By Elisheva Goldberg , other
Leaders of the Jewish Day School of Greater Seattle feel as if they’ve gotten lucky. It’s not the sort of luck you find in a fortune cookie, it’s more the kind of having run into an old friend bearing good news. Beginning July 1, Maria Erlitz, a former JDS head of school, became the new interim head of school for JDS, and it appears to be a match made in heaven.
“It doesn’t get much better than having her on board,” said Cindy Benedek, JDS’ director of admissions and a school parent. “We’re only benefiting from all of her years of experience.”
The excitement Benedek feels has been reflected in the JDS community and in what board president Bob Sulkin called “an outpouring of excitement.”
Erlitz takes the helm of the K-8 Bellevue school as the board launches a search to replace its past head of school, Tom Elieff, who left for Houston after three years in the position. During his term, Elieff spearheaded what the JDS Web site called the “largest financial initiative in the school’s history”: to finance a multitude of projects that included its new middle school-regulation-size gymnasium, a “safe-and-sound” remodeling of various school areas, and a $3 million endowment to guarantee the long-term fiscal well-being of the school.
The incoming head of school, Maria Erlitz, has devoted much of the last two decades of her life to the concept of Jewish education in North America. Twenty-seven years ago, she joined with a few other Seattle-area parents to help found JDS, a school she says they envisioned as “a community day school open to all desirous of an intensive Jewish education, integrated with the finest general studies curriculum possible.”
Erlitz holds a Master’s degree in Education from Columbia University, and she has worked for JDS in various capacities since then: as the board chair for three years; as transition coordinator for three months during a change of administration; as the assistant principal; and, finally, as head of school, a job she left in June 2001 after spending three years in that capacity.
For the past six years, Erlitz has been working as a lead coach for PEJE, the Partnership for Excellence in Jewish Education, working with both teachers and board members to fulfill its mission of “strengthening the Jewish day school movement in North America by increasing enrollment,” according to the PEJE Web site.
PEJE is a 10-year-old organization that has helped to bring a range of options and services to the day schools of North America.
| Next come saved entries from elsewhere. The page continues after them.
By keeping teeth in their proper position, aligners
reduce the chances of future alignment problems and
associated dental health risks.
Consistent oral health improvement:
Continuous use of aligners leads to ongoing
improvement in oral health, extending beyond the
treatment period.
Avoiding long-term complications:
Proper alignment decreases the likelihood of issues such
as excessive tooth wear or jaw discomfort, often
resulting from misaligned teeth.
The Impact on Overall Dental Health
Faculty and board members can attend conferences on subjects from school finance to recruitment, and PEJE gives significant grants for school improvement in a variety of areas.
Erlitz described what she did for PEJE as trying “to make schools more effective and efficient at what they do.” Her job took her across the country, guiding board members and faculty of Jewish schools in Florida, Pennsylvania, California and New York, and now can give her an opportunity put her recently acquired skills to work for a school close to her heart.
Erlitz said she welcomed the opportunity to return to the school, even if is for a limited amount of time.
“I want the greater Seattle community to realize what a gem it has and to make that available to more and more families,” she said.